Hi Laurie, I’m sorry for the pain you’re going through with triggers. Being triggered sucks I know.
There’s something I feel the need to say, and that’s that I felt very scared when you mentioned snapping at your daughter because of being triggered. That is very psychologically dangerous for your child. Children aren’t capable of processing that kind of emotion from a trusted adult. From my own experience of my mom who was molested when she was a little girl, she pushed me away when I was nine and tried to lean my head on her shoulder which left me feeling like I had done something very immoral and that I was disgusting. Whatever emotions my mom felt in the moment she was triggered with me were conveyed directly to me and I’ve struggled for years because of that moment.
Adults are responsible for the feelings generated in themselves because of the world around them and have a duty to be emotionally/physically/psychologically safe for children at all times. Adult spouses can understand triggers, but children cannot, especially ones own children. I believe Matt’s response is correct in that he needs to look out for your daughter. That ought to be priority for every parent to protect their child from harm- even if and especially if it’s from the other parent. I’m the situation you described, my first instinct would be to grab your daughter and protect her- regardless of what the other adult in the room was experiencing. It’s true that you need care for when you’re triggered. It’s true that you should look for care and compassion with regard to those triggers. It’s true that children need emotional safety and are owed that by their parents who have brought them into the world.
I don’t know where you will find the help for dealing with triggers surrounding your child, but from my own experience I know that if a parent can see their child as a threat- even safely at home with no intruders and locked doors, then being able to protect your child will be very hindered.
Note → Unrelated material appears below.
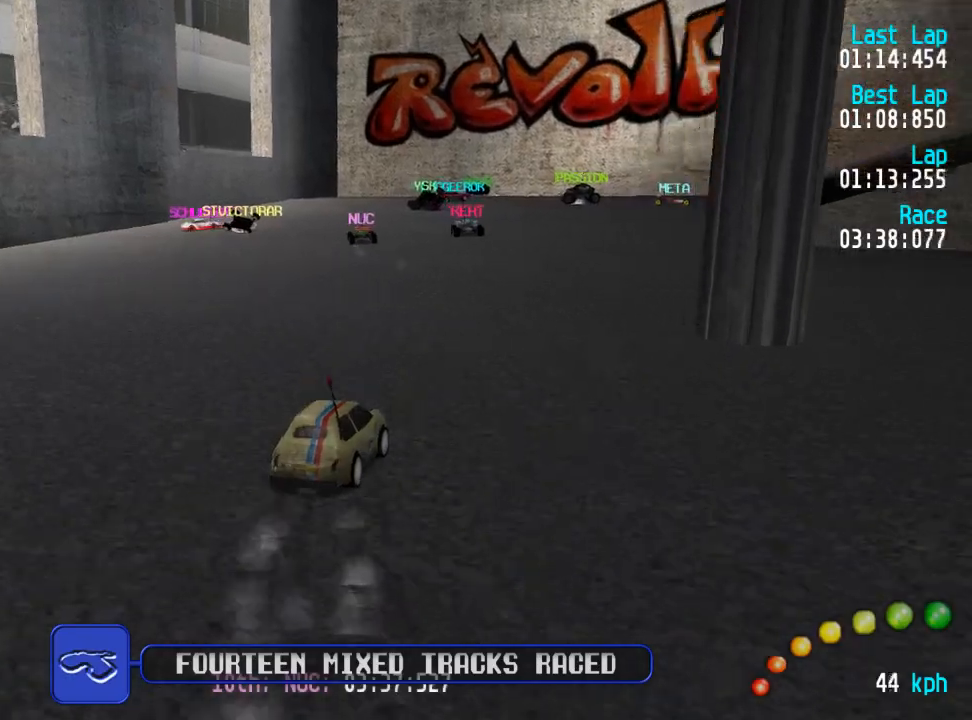
{"buttons": ["A"], "left_stick": "center", "right_stick": "center", "events": [[17, "DPAD_DOWN", "down"], [50, "DPAD_UP", "down"], [83, "DPAD_DOWN", "up"], [100, "DPAD_RIGHT", "up"], [117, "DPAD_UP", "up"]]}
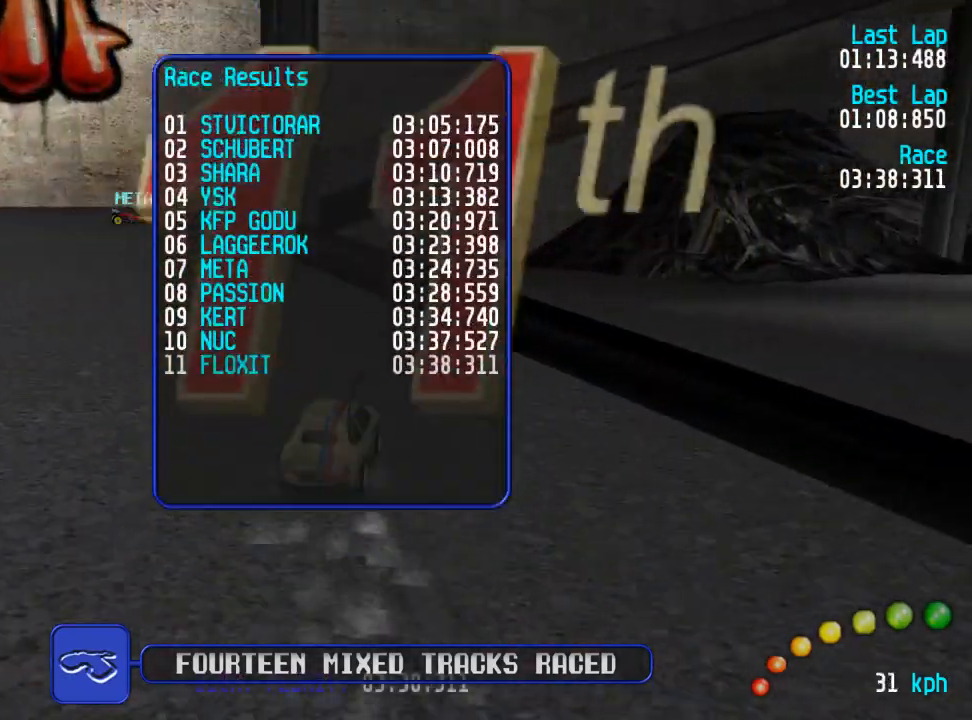
{"buttons": ["L3"], "left_stick": "down-right", "right_stick": "center", "events": [[333, "A", "up"], [367, "L3", "down"], [367, "left_stick", "down-right"]]}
And from all your posts I know you are a loving person who tries very hard, so that’s why I feel the need to say these things even if they’re hard to hear because your child’s safety comes first. And if it can’t come first, and I were in that position, then all other seemingly important things would be off my table until I could keep my children safe- from other adults, from my spouse- if they exhibited destructive behaviors, and from myself- from whatever destructive behaviors I need to work on. My own parents could never make my safety a priority. Their feelings and triggers and sadness, and eventual abuse of me always took priority to my safety.
I would not say everything I did unless I felt your daughter was at risk of emotional harm. I don’t want to judge you. I am letting you know I’m scared for your daughter after reading your article and seeing you ask Matt to care for you when his priority is always to protect his child first. Parents come second to their children. Children cannot protect themselves like adults can. I’ll be praying for you that you find the safety you need to be there for your daughter. If you read this till the end, thank you for reading. I’m sorry you’ve been hurt, just please don’t hurt your child.
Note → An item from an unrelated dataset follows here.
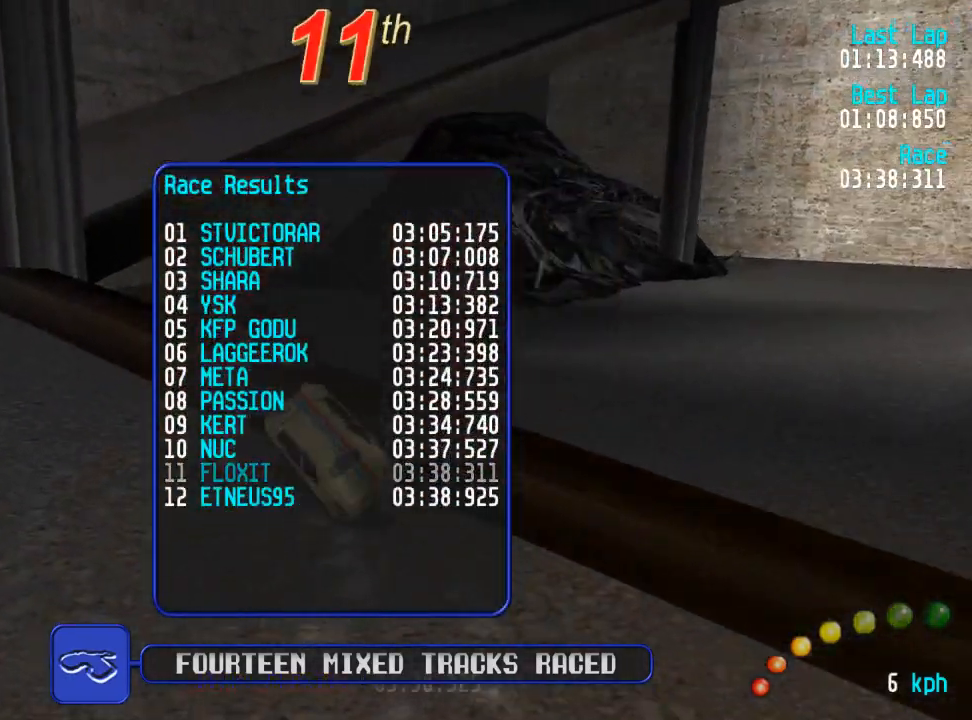
{"buttons": [], "left_stick": "center", "right_stick": "center", "events": [[50, "L3", "up"], [67, "left_stick", "center"]]}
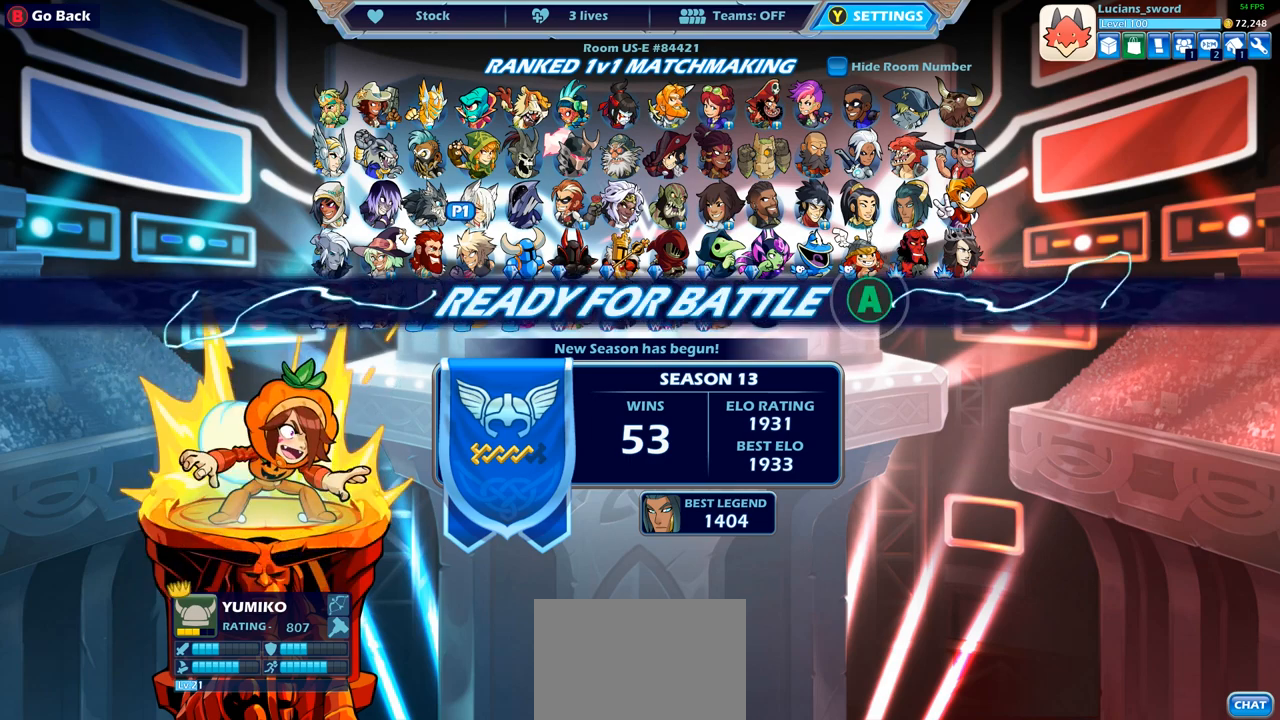
Gameplay with a controller (PlayStation layout); each line is a JSON object with the inputs held at the frame after it. "events" lists button and stick changes between this image and that frame as [ms after this image, input, new state], when the widget could be followed in between.
{"buttons": [], "left_stick": "center", "right_stick": "center", "events": []}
Thanks so much for this kind insight and for sharing your story. So appreciate it! I am definitely aware of the pain getting triggered around your kids can cause them…which is one reason why I continually so hard on healing. I am not and will not be perfect at it, but I will work. Blessings, sister!
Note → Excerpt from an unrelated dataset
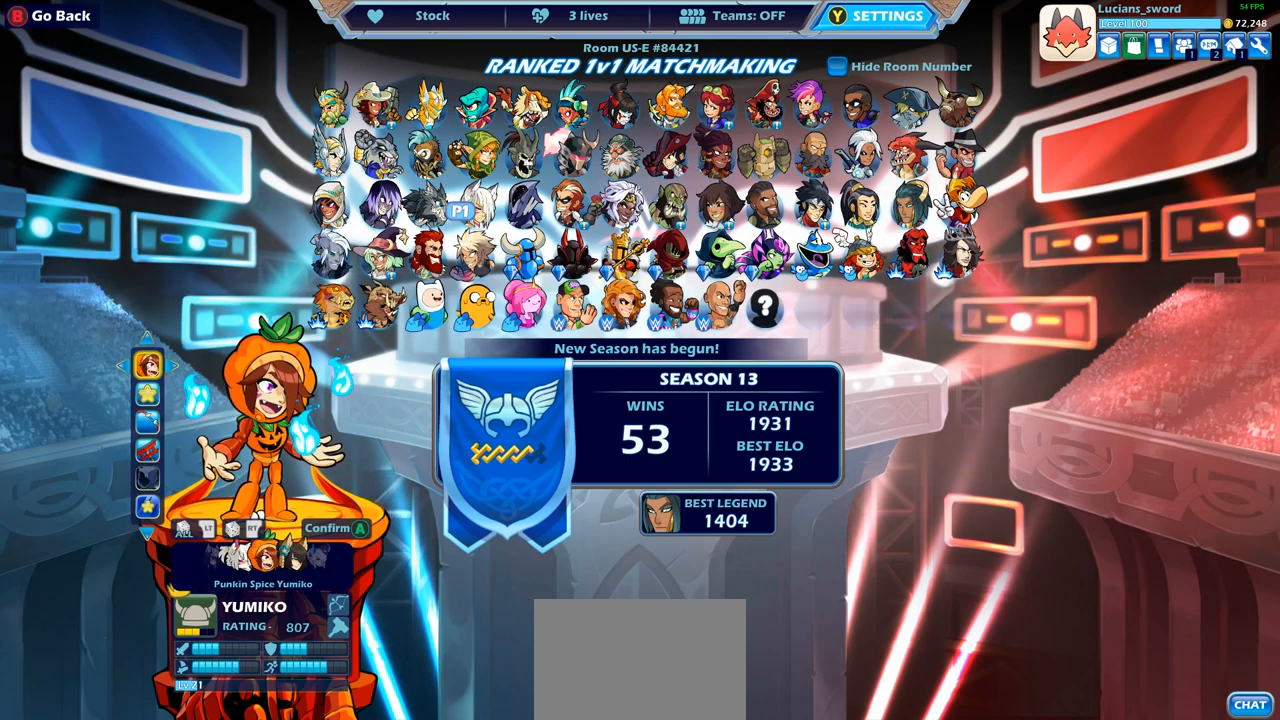
{"buttons": [], "left_stick": "center", "right_stick": "center", "events": [[133, "CIRCLE", "down"], [200, "CIRCLE", "up"], [300, "DPAD_UP", "down"], [400, "DPAD_UP", "up"]]}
Thank you for this! I find so little real-life trauma discussions in the Christian world like what you’ve provided here. You succinctly described very similar situations to what my family goes through with my husband’s trauma (and ptsd). As you well know, words are not sufficient to describe the pain, ache, and beautiful life-change given by the Lord as we heal from trauma. I am thankful to find others willing and ready to write about their experience with being triggered and dealing with their trauma. My heart finds comfort just seeing other people working through the same or similar journey, clinging to the Gospel. I feel less alone. Thank you.